No. 242.

166 U.S. 464 (1897)


Supreme Court of United States.

Decided April 12, 1897.

Attorney(s) appearing for the Case

Mr. Jeremiah M. Wilson (with whom was Mr. F.W. von Cotzhausen on the brief) for plaintiff in error.

Mr. J.L. Rawlins for defendants in error.

MR. JUSTICE BREWER, after stating the case, delivered the opinion of the court.

As the amount in controversy is over $5000 this court in any view has jurisdiction of the case, and may inquire into all matters properly preserved in the record. The recital in the bill of exceptions shows that proper exceptions were taken to the charge of the court in respect to the number of jurors whose concurrence was essential to the verdict, and also to its action in receiving and entering of record such verdict.

The territorial statute was relied upon as authority for this action. Its validity, therefore, must be determined. Whether the Seventh Amendment to the Constitution of the United States, which provides that "in suits at common law, where the value in controversy shall exceed twenty dollars, the right of trial by jury shall be preserved," operates ex proprio vigore to invalidate this statute, may be a matter of dispute. In Webster v. Reid, 11 How. 437, an act of the legislature of the Territory of Iowa dispensing with a jury in a certain class of common law actions was held void. While in the opinion, on page 460, the Seventh Amendment was quoted, it was also said: "The organic law of the Territory of Iowa, by express provision and by reference, extended the laws of the United States, including the ordinance of 1787, over the Territory, so far as they are applicable"; and the ordinance of 1787, article 2, in terms provided that "the inhabitants of the said Territory shall always be entitled to the benefits of the writ of habeas corpus, and of the trial by jury." So the invalidity may have been adjudged by reason of the conflict with Congressional legislation.
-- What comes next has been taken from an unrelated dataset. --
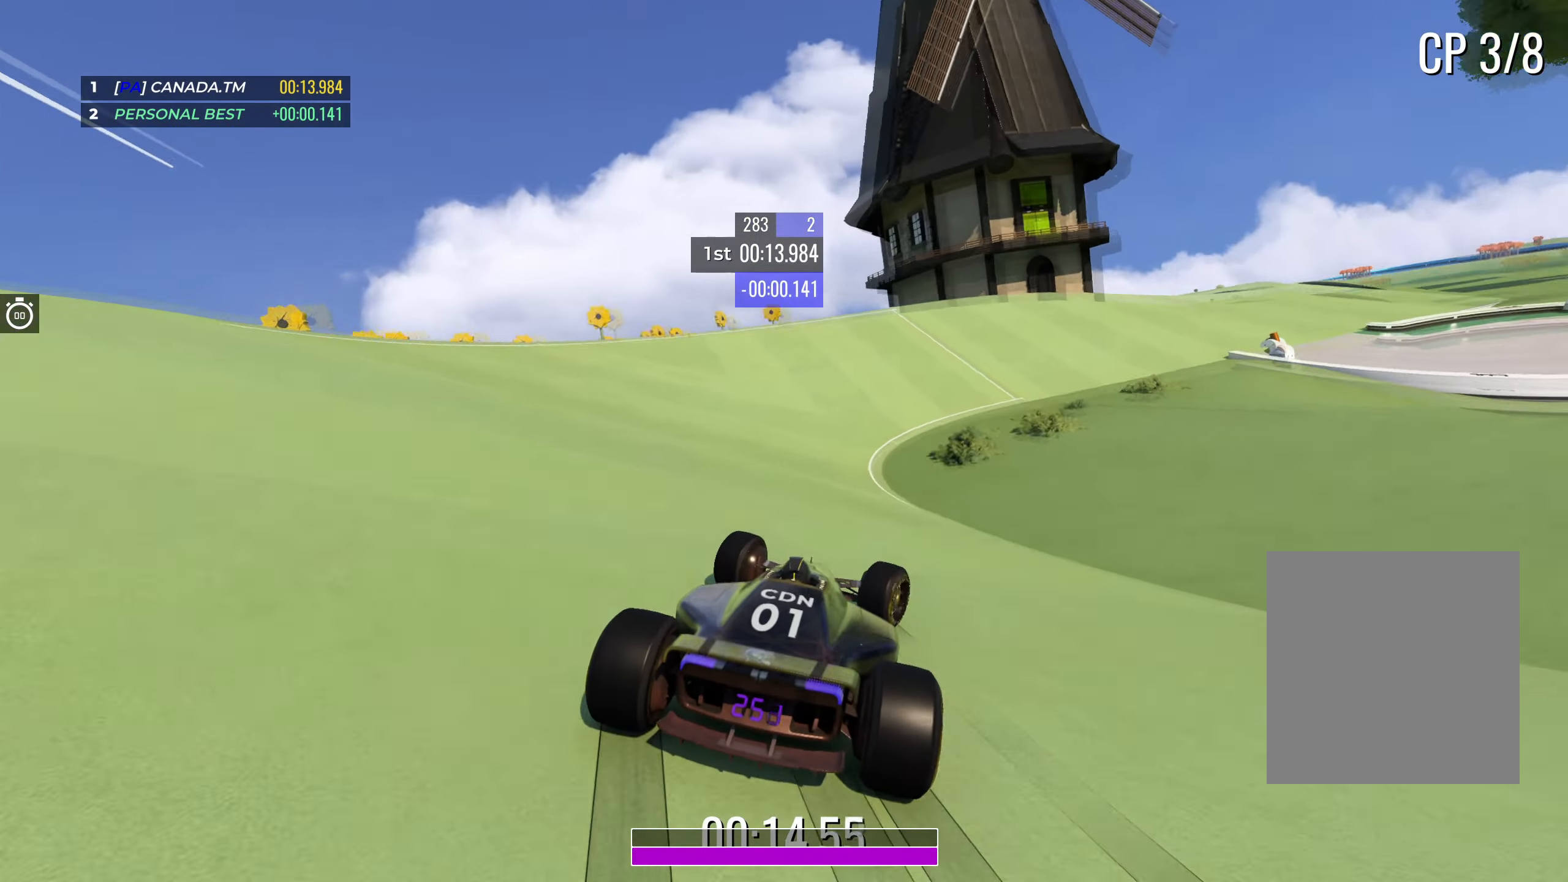
{"keys": ["right", "up"], "events": [[17, "right", "up"], [67, "right", "down"]]}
In Reynolds v. United States, 98 U.S. 145, 154, it was said, in reference to a criminal case coming from the Territory of Utah, that "by the Constitution of the United States (Amendment VI) the accused was entitled to a trial by an impartial jury." Both of these cases were quoted in Callan v. Wilson, 127 U.S. 540, as authorities to sustain the ruling that the provisions in the Constitution of the United States relating to trial by jury are in force in the District of Columbia. On the other hand, in Mormon Church v. United States, 136 U.S. 1, 44, it was said by Mr. Justice Bradley, speaking for the court: "Doubtless, Congress in legislating for the Territories would be subject to those fundamental limitations in favor of personal rights which are formulated in the Constitution and its amendments; but these limitations would exist rather by inference and the general spirit of the Constitution from which Congress derives all its powers, than by any express and direct application of its provisions." And in McAllister v. United States, 141 U.S. 174, it was held that the constitutional provision in respect to the tenure of judicial offices did not apply to territorial judges.

But if the Seventh Amendment does not operate in and of itself to invalidate this territorial statute, then Congress has full control over the Territories irrespective of any express constitutional limitations, and it has legislated in respect to this matter. In the first place, in the act to establish a territorial government for Utah, act of September 9, 1850, c. 51, § 17, 9 Stat. 453, 458, it enacted "that the Constitution and laws of the United States are hereby extended over and declared to be in force in said Territory of Utah, so far as the same, or any provision thereof, may be applicable." A subsequent statute has more specific reference to jury trials. Act of April 7, 1874, c. 80, 18 Stat. 27. The first section of this act, after confirming the statutes of the various Territories so far as they authorize a uniform course of proceeding in all cases whether legal or equitable, closes with this proviso: "Provided, that no party has been or shall be deprived of the right of trial by jury in cases cognizable at common law."

This, of course, implies not merely that the form of a jury trial be preserved, but also all its substantial elements. Walker v. Southern Pacific Railroad, 165 U.S. 593.

Therefore, either the Seventh Amendment to the Constitution, or these acts of Congress, or all together, secured to every litigant in a common law action in the courts of the Territory of Utah the right to a trial by jury, and nullified any act of its legislature which attempted to take from him anything which is of the substance of that right. Now unanimity was one of the peculiar and essential features of trial by jury at the common law. No authorities are needed to sustain this proposition. Whatever may be true as to legislation which changes any mere details of a jury trial, it is clear that a statute which destroys this substantial and essential feature thereof is one abridging the right. It follows, therefore, that the court erred in receiving a verdict returned by only nine jurors, the others not concurring.

In order to guard against any misapprehension it may be proper to say that the power of a State to change the rule in respect to unanimity of juries is not before us for consideration. Walker v. Sauvinet, 92 U.S. 90; Hurtado v. California, 110 U.S. 516.

The judgment will be

Reversed, and as the questions involved in the case are not of a Federal nature, and diverse citizenship is not alleged, the case must be remanded to the Supreme Court of the State for further proceedings.